Economic boom, employment growth and increased wages were named as some of the benefits to having the gas industry in Lycoming County by a panel Tuesday night.
As a response to the anti-gas documentary "Gasland," former science teacher and Susquehanna County farmer Shelly Depue talked to industry experts around the country about the truth regarding the gas industry in her film "Truthland," a first-of-its-kind project of the Independent Petroleum Association of America and Energy In Depth. None of the experts, or Depue, were paid for their participation.
The film, seen across Pennsylvania, Ohio and New York since late June, was shown in the Community Arts Center, followed by a panel discussion to a room of about 30 people.
David Pistner, director of Energy Initiatives at Pennsylvania College of Technology, answers a question during a panel discussion following the showing of “Truthland” at the Community Arts Center Tuesday.
In response to the gas industry bringing in people from other communities, Jason Fink, executive vice president of the Williamsport/Lycoming Chamber of Commerce, said there are businesses not based in Lycoming County that he still considers local, such as Frito Lay, because they have been long-time employers.
By having the gas industry here making investments, creating resources and increasing the wage scale, it has benefited the county.
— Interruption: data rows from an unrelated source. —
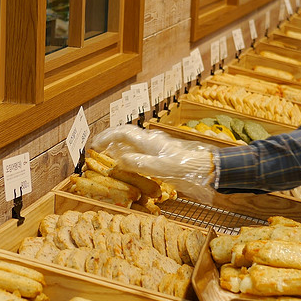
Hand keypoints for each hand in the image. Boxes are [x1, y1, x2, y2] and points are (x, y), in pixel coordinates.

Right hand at [92, 125, 217, 201]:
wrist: (205, 168)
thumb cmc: (184, 168)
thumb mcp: (159, 168)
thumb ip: (138, 163)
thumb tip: (119, 159)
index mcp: (149, 141)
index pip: (122, 132)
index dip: (106, 137)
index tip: (94, 146)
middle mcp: (151, 140)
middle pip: (126, 135)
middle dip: (109, 139)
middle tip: (97, 149)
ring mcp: (156, 146)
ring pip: (132, 142)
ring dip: (118, 146)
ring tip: (108, 156)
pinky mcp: (161, 153)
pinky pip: (140, 150)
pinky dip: (129, 153)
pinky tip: (128, 163)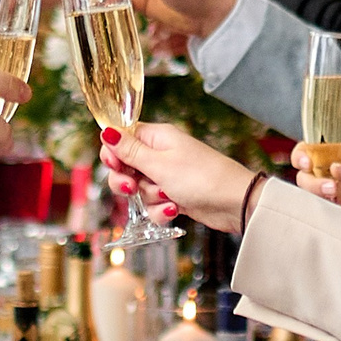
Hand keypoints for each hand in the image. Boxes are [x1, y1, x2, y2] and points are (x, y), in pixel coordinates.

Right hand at [100, 120, 257, 234]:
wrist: (234, 203)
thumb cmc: (201, 177)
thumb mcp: (159, 164)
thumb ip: (129, 150)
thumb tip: (106, 130)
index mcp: (157, 138)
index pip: (122, 139)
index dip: (113, 154)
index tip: (116, 166)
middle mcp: (161, 155)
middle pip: (126, 166)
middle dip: (126, 181)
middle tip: (133, 188)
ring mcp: (168, 176)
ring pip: (139, 189)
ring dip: (149, 198)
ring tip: (167, 197)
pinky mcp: (175, 195)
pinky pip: (154, 204)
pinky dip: (161, 210)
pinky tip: (175, 209)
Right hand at [292, 138, 340, 238]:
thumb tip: (335, 171)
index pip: (315, 150)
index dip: (303, 154)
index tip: (305, 161)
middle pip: (310, 174)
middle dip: (309, 178)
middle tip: (326, 184)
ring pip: (316, 193)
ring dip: (317, 193)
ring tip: (332, 192)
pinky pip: (332, 211)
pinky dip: (327, 210)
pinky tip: (333, 207)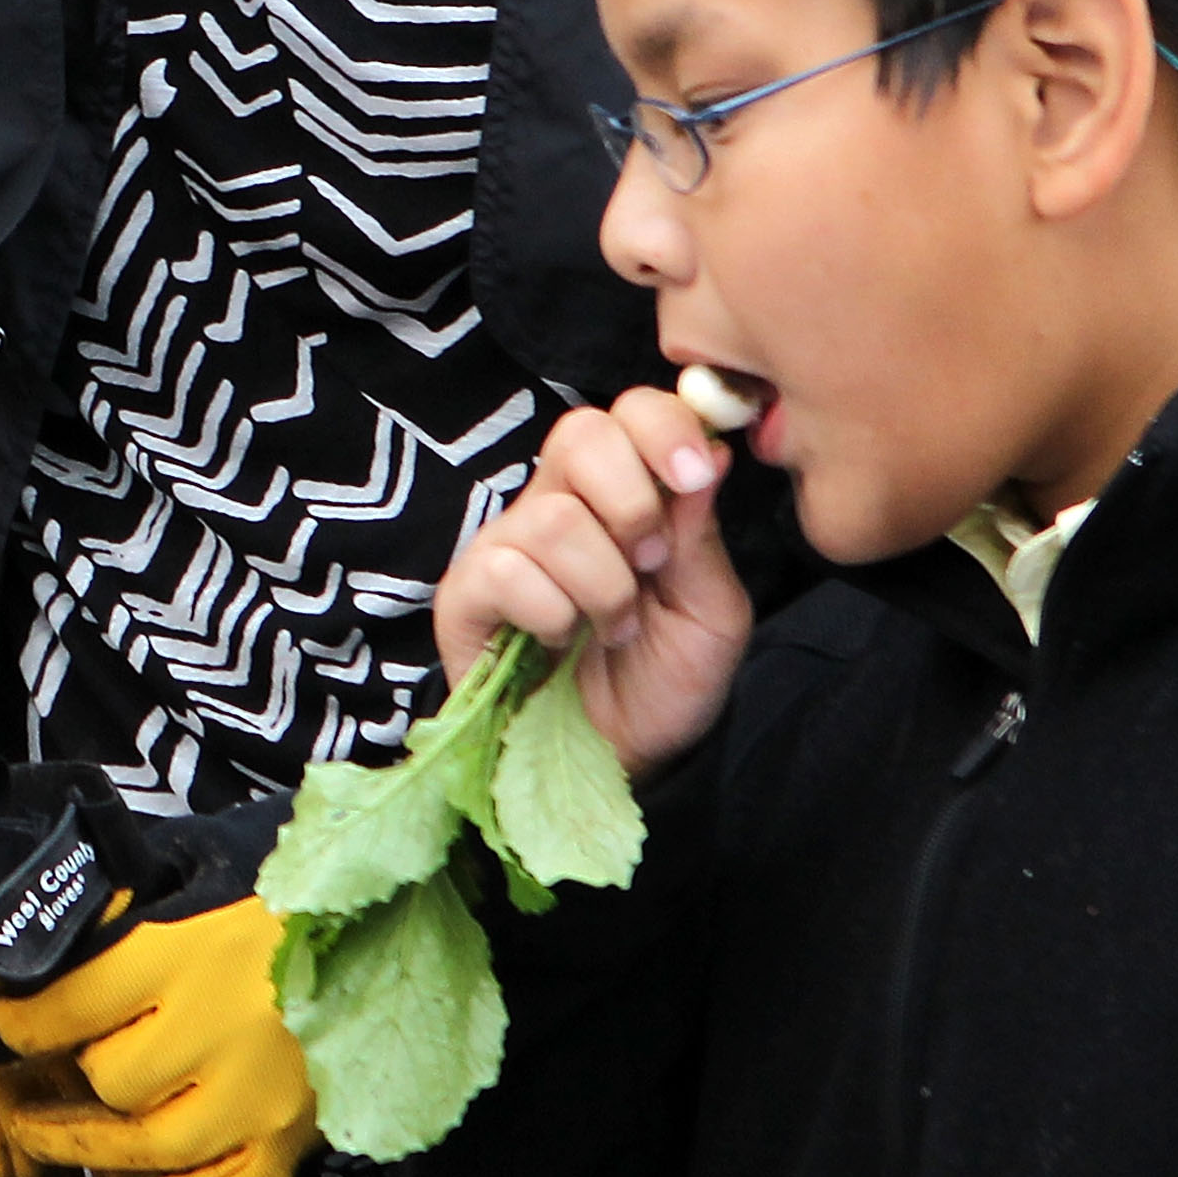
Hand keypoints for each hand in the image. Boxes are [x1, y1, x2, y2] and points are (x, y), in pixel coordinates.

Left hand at [0, 897, 319, 1176]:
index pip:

It also has stabilized the unemployment rate, unlike other communities, he said.
"Painting these companies as outsiders, I really have a problem with that," Fink said.
The mayor and his administration, township supervisors and county commissioners have worked "very aggressively" so that issues such as housing can be brought to the forefront and apartment complexes within the city and neighboring communities can be built, he said.
It is necessary to have outside people come into the area to serve as teachers for the industry, Depue said.
"You don't want a rookie in there," she said.
Instead, it is better to have an overseer who previously has done the job to teach area workers, who can later advance their positions.
One of the issues addressed in the panel discussion were anti-gas industry groups.
"What concerns me about (anti-gas industry groups) is we all use energy," Depue said. "What alternate solution do we have? They haven't been able to give a definitive answer."
While wind and solar have been suggested, it is not yet readily available like the natural gas is, she said.
Hydrogeologist Brian Oram, founder of BF Environmental Consultants, Dallas, said he is an advocate of alternative energy, but the average person, like him, cannot afford to access it.
Some people have complained that the gas industry has created problems in residents' water, but Oram said it is because of the gas industry that people have begun having their water tested, alerting them to problems they could have already had.
In Susquehanna County, Depue said she has seen what a difference the gas industry has made.
"It has affected the lives of people there, especially the young people," she said.
Whereas before graduates would leave the area to find sustaining jobs, now they can take courses in high school to prepare them to work for the gas industry, allowing them to stay in the area.